**Extrait fourni**
»»

Charte informatique, en avoir ou pas
12 mars 2019 - 10:01,
Tribune
- Cédric CartauRésumons. D’une part, il n’y a pas une charte informatique, mais quatre :
- la charte utilisateurs, celle à laquelle tout le monde pense ;
- la charte fournisseur, à annexer à tous les marchés dès lors que le fournisseur va manipuler ou accéder au SI, ce qui est très souvent le cas ;
- la charte des administrateurs, qui s’applique à tous les individus qui disposent de droits étendus sur le SI : elle concerne les administrateurs système bien entendu, mais aussi les responsables fonctionnels métiers, les personnels de la hot line, etc. ; pendant que j’y pense, un très bon moyen pour savoir si votre RSSI est technique ou fonctionnel et s’il est bien positionné dans l’organigramme consiste à vérifier qu’il dispose de droits étendus sur le SI ; si oui, vous avez un RSSI technique, si non (situation classique), vous avez un RSSI MOA ;
- et celle à laquelle personne ne pense jamais, la charte des organisations syndicales, qui stipule ce que peuvent faire les OS ou pas avec les outils informatiques mis à leur disposition (l’interdiction d’utiliser la messagerie interne pour envoyer des tracts syndicaux, par exemple).
Point additionnel : la première (la charte utilisateurs) constitue le socle et, si votre corpus est bien conçu, les trois autres viennent s’ajouter à la première.

««

**Données disponibles**
»»

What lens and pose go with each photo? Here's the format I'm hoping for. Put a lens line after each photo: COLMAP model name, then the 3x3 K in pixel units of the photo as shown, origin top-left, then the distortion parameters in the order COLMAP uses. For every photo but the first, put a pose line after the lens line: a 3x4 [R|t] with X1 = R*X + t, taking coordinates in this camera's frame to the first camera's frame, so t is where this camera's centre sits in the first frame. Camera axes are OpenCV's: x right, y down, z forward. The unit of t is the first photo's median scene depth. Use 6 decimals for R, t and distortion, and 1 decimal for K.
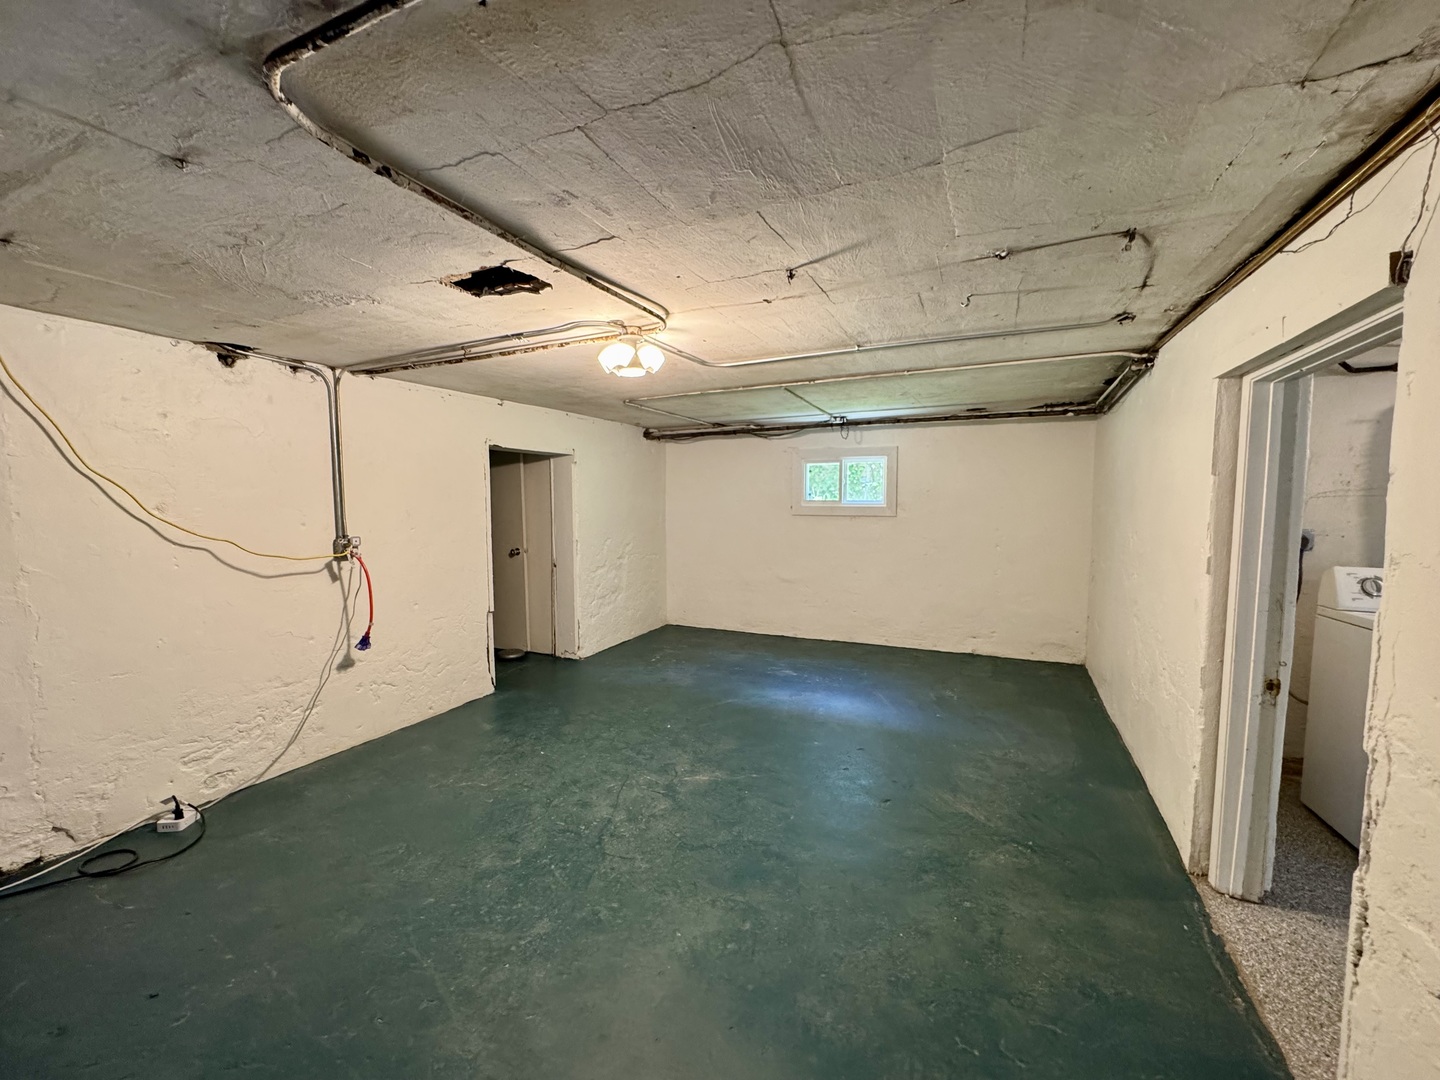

««

**Exercice**
Rédigez la suite de la tribune consacrée aux chartes informatiques, en partant de sa dernière phrase.

**Réponse attendue**
On peut rapidement évacuer le cas de la charte fournisseur : à partir du moment où elle est annexée aux marchés, elle est de fait signée par le fournisseur, donc opposable, fermez le ban.
Pour la charte utilisateurs, beaucoup sont persuadés qu’il faut la faire signer par les agents. C’est d’une part difficile, d’autre part inutile. Difficile parce que si vous tombez sur un enquiquineur dans mon genre, il va refuser de vous la signer – pas par conviction politique ou religieuse, rassurez-vous, mais rien que pour le fun. C’est le moment où un petit malin dans la salle me sort que dans ce cas je n’aurai pas accès au SI ! Erreur ! Le droit du travail impose à l’employeur de mettre à disposition de l’employé les moyens techniques pour travailler, et donc j’ai le droit pour moi : c’est l’arroseur arrosé. C’est d’ailleurs pour la même raison que si je perds mon badge d’accès au SI (une jolie carte à puce avec ma photo en plein milieu) l’employeur ne peut pas m’en facturer la réfection. Je reconnais humblement que si vous tombez sur un têtu dans mon genre vous n’avez pas de chance, mais l’expérience montre que contrairement à la galinette cendrée ou au rhinocéros blanc, ce n’est pas une espèce en voie de disparition.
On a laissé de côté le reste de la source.